Data:
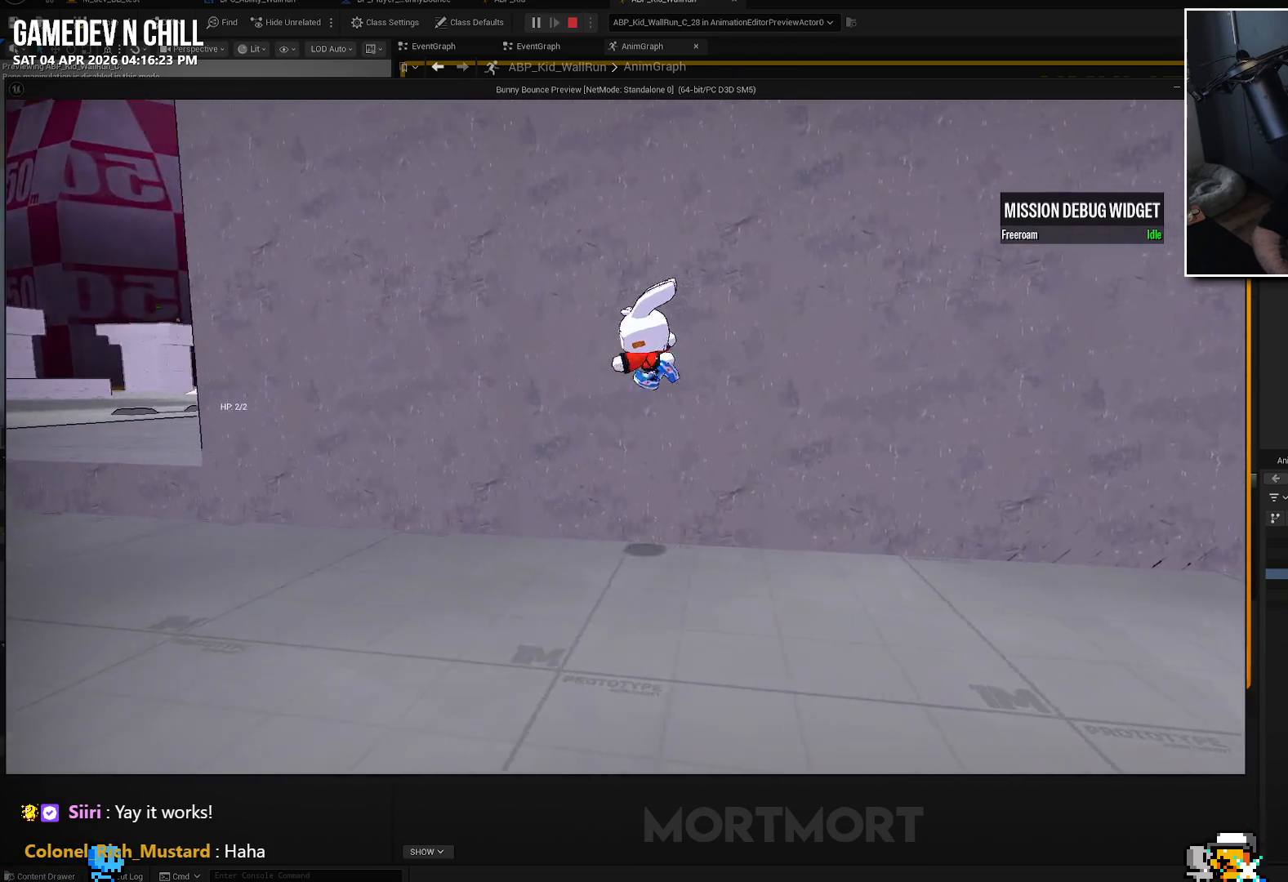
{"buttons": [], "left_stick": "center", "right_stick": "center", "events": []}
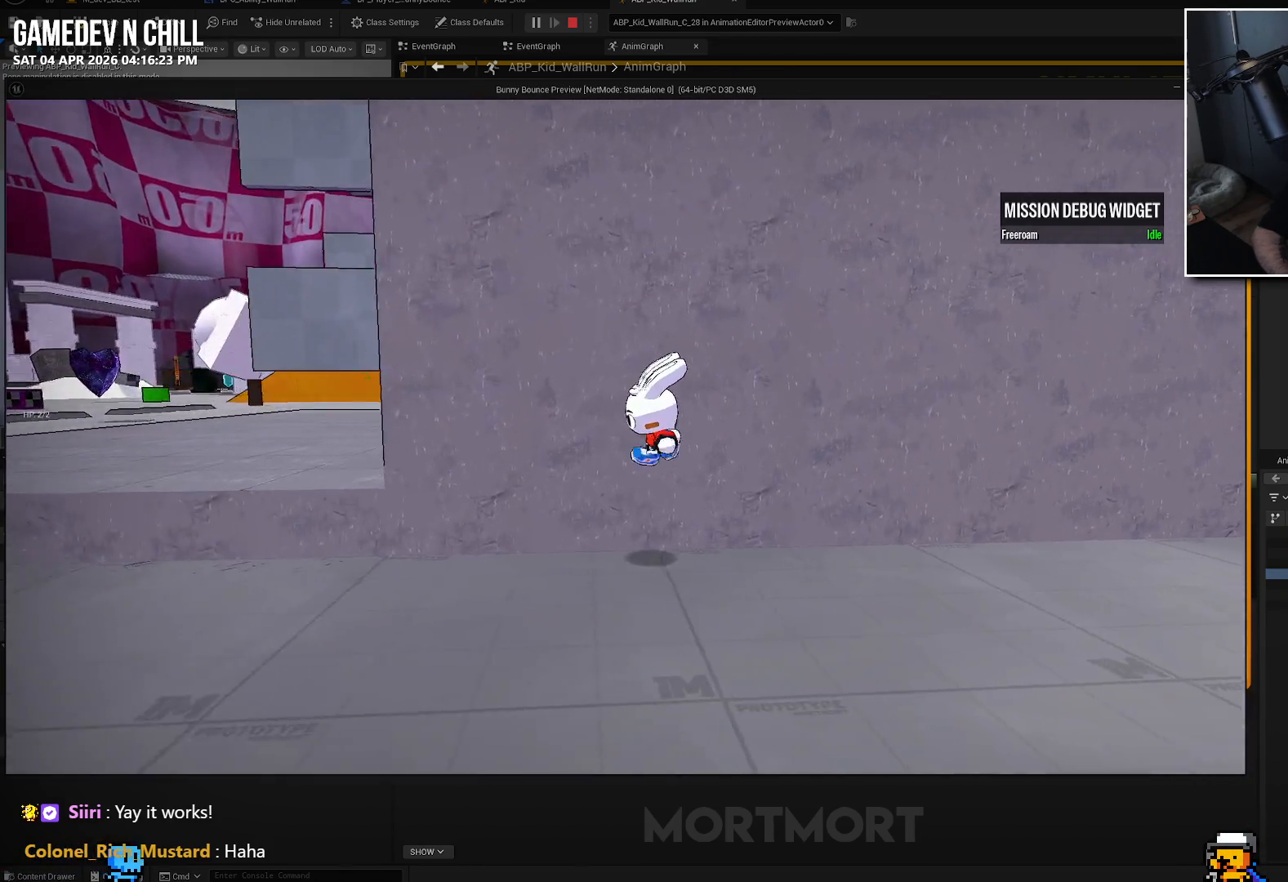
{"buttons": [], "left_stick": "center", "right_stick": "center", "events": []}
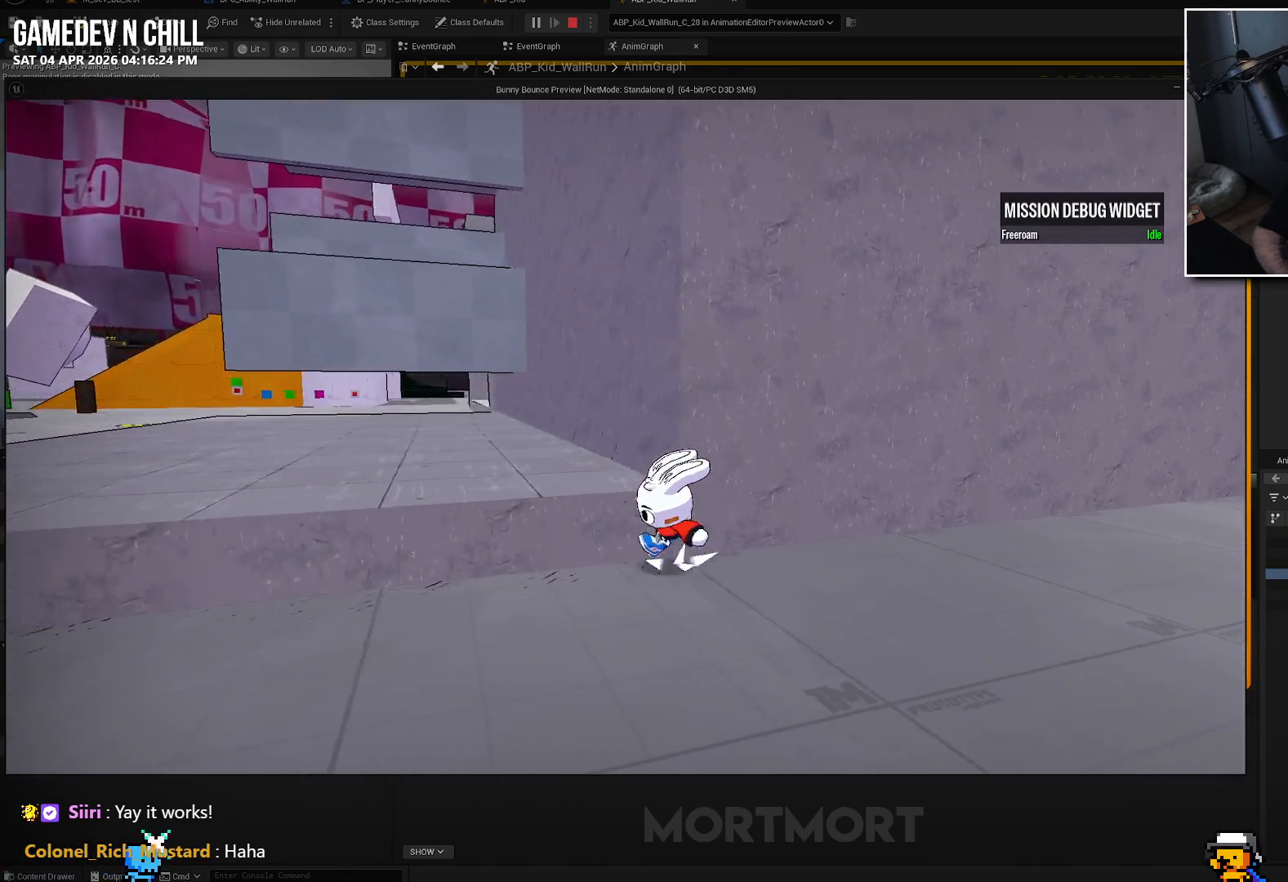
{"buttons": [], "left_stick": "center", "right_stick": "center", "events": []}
==
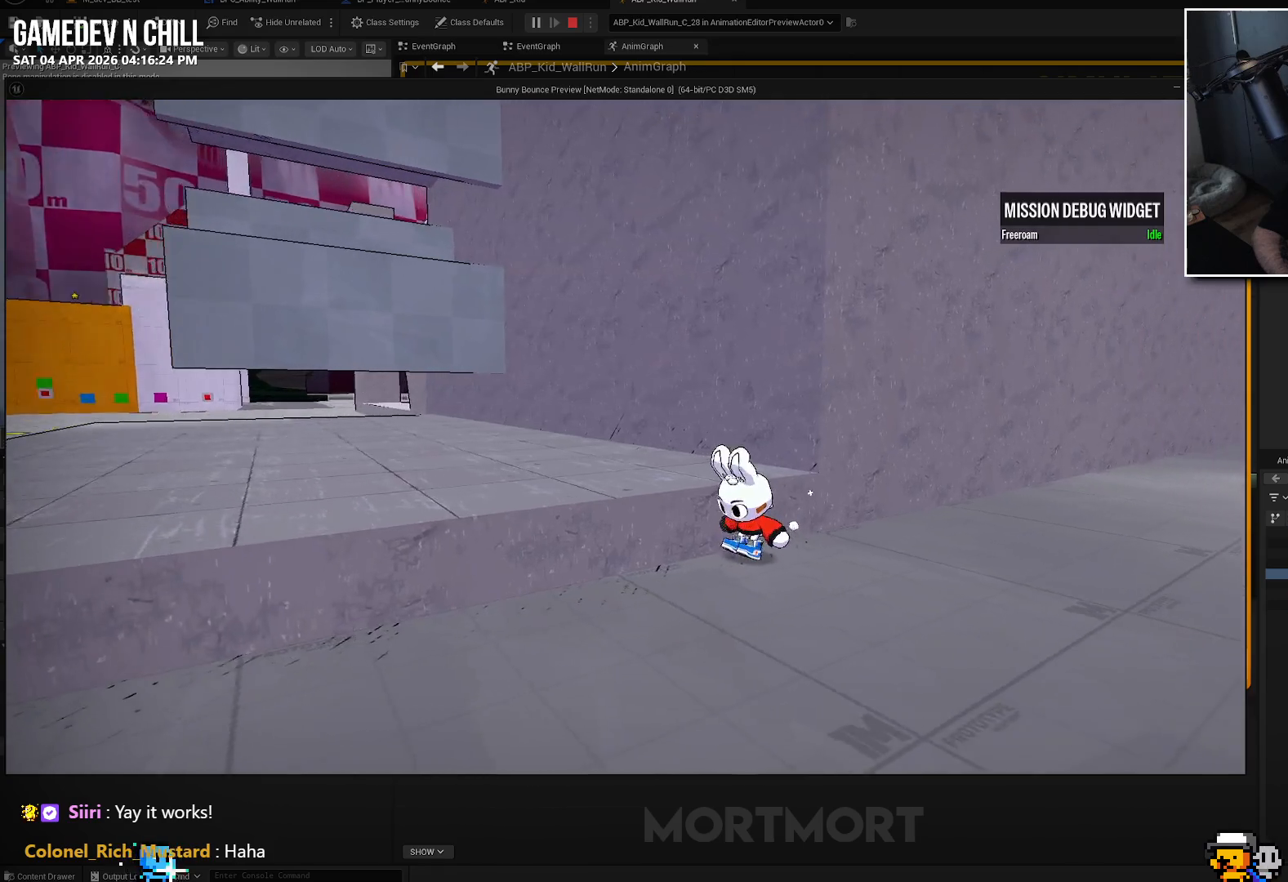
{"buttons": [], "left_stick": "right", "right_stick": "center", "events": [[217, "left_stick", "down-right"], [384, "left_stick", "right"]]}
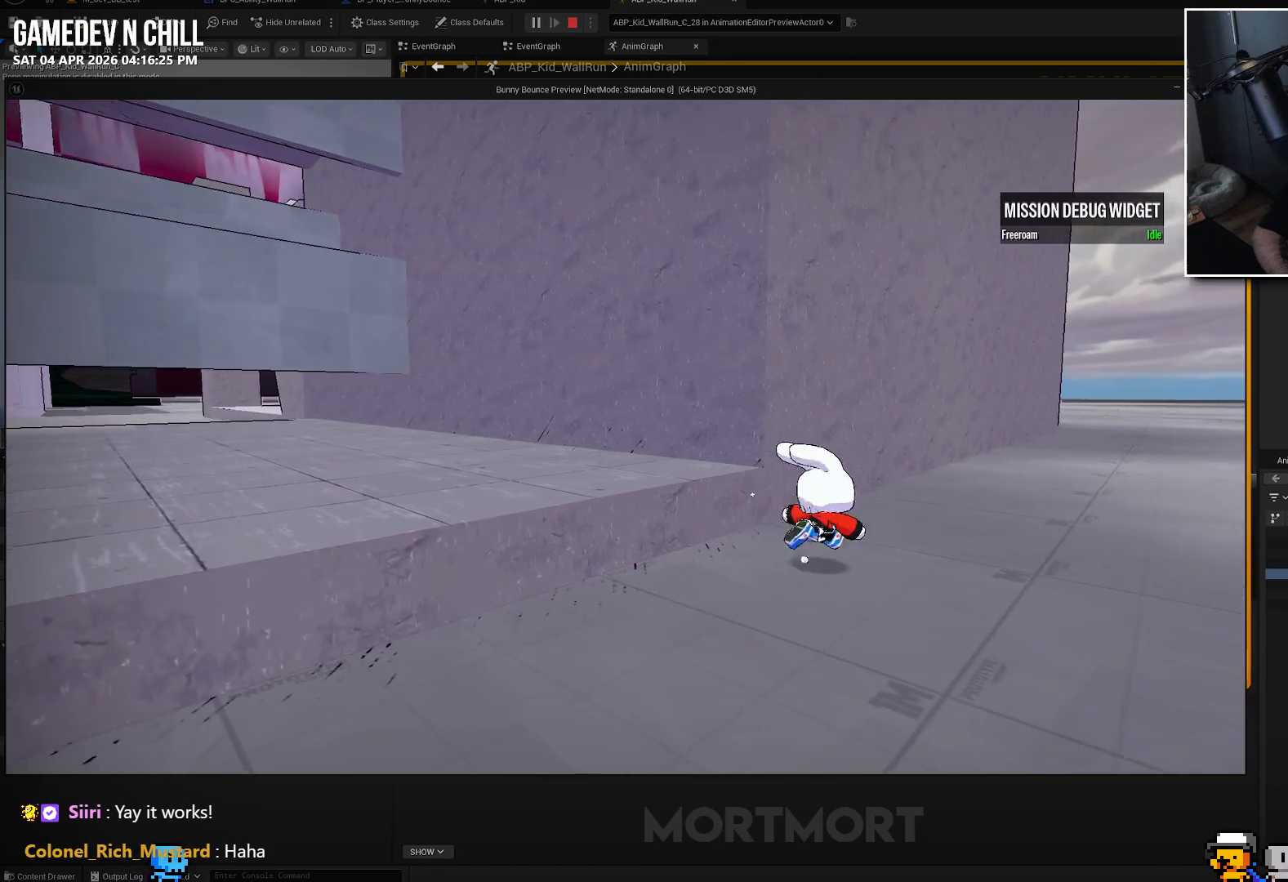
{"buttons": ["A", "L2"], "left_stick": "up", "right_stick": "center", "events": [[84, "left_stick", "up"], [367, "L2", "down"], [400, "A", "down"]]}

Work to be completed: Pull out each line of the records holding the string "down".

Answer box:
{"buttons": [], "left_stick": "right", "right_stick": "center", "events": [[217, "left_stick", "down-right"], [384, "left_stick", "right"]]}
{"buttons": ["A", "L2"], "left_stick": "up", "right_stick": "center", "events": [[84, "left_stick", "up"], [367, "L2", "down"], [400, "A", "down"]]}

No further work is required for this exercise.